Gather every line of the data below that contains the word "rings", copying each line in full.

**Entries provided**:

◇ ◇ ◇ ◇ ◇

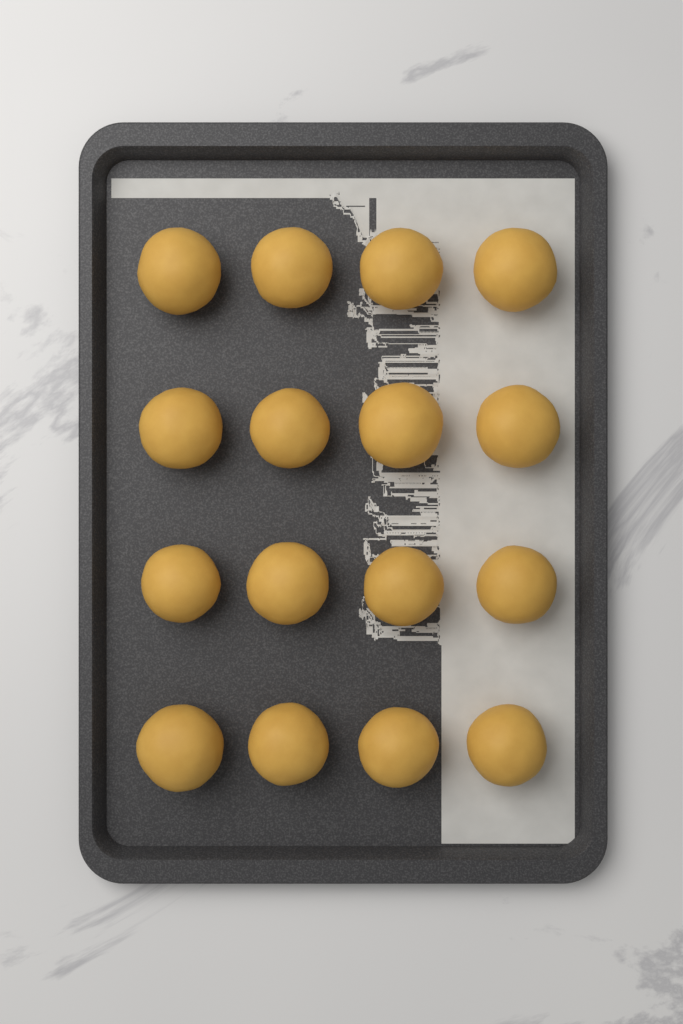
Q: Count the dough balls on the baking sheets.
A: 16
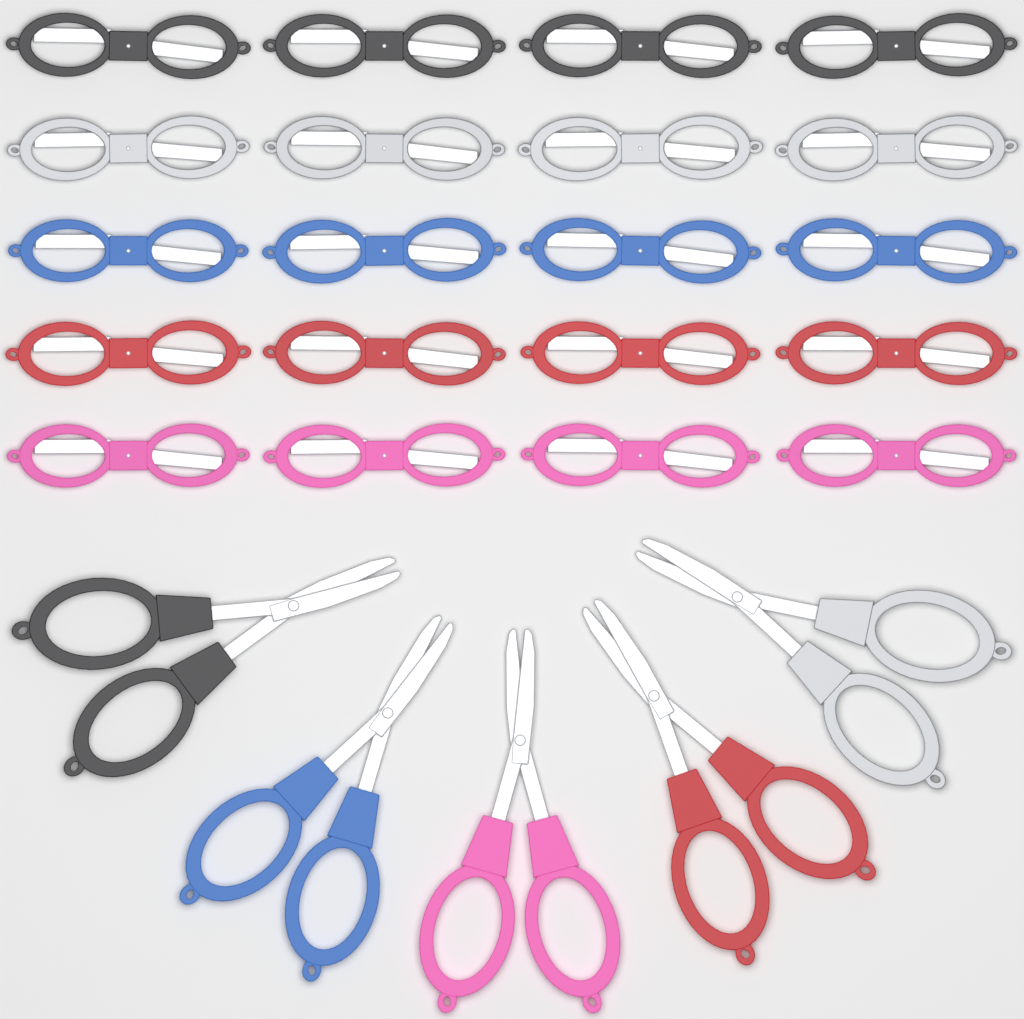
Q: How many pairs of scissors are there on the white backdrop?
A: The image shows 25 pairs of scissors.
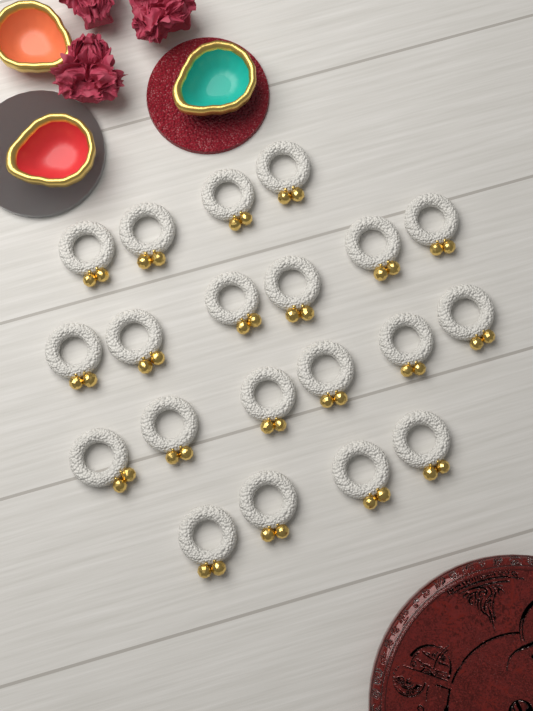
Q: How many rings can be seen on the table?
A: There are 20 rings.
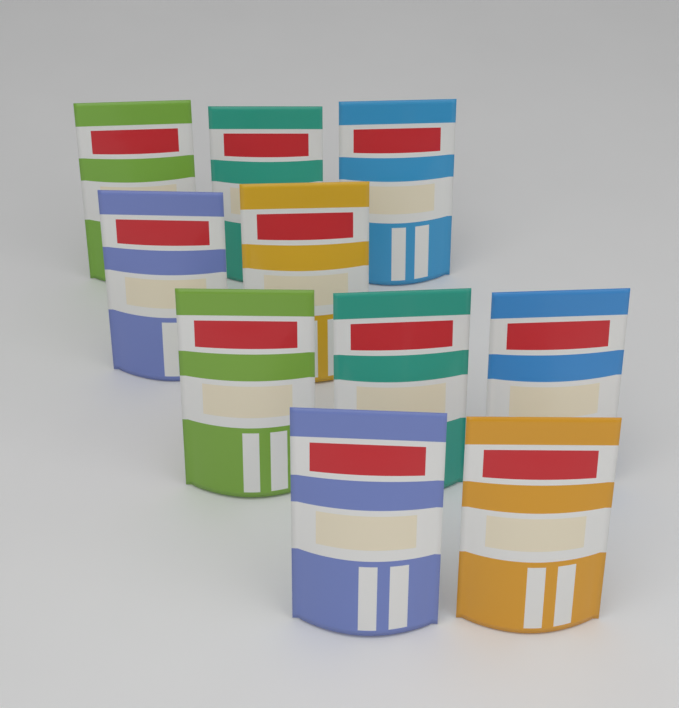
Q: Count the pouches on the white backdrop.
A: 10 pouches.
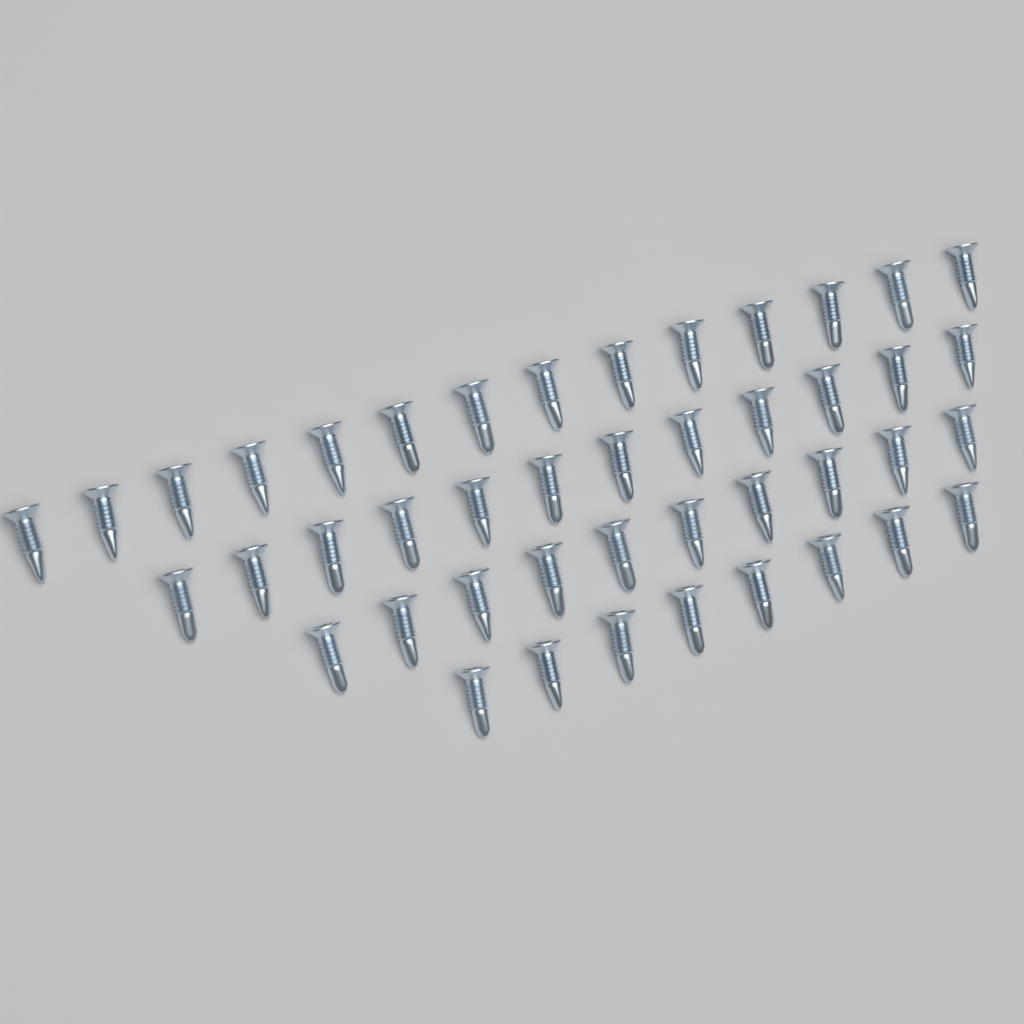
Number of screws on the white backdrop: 44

◇ ◇ ◇ ◇ ◇

**Response**:
Q: How many rings can be seen on the table?
A: There are 20 rings.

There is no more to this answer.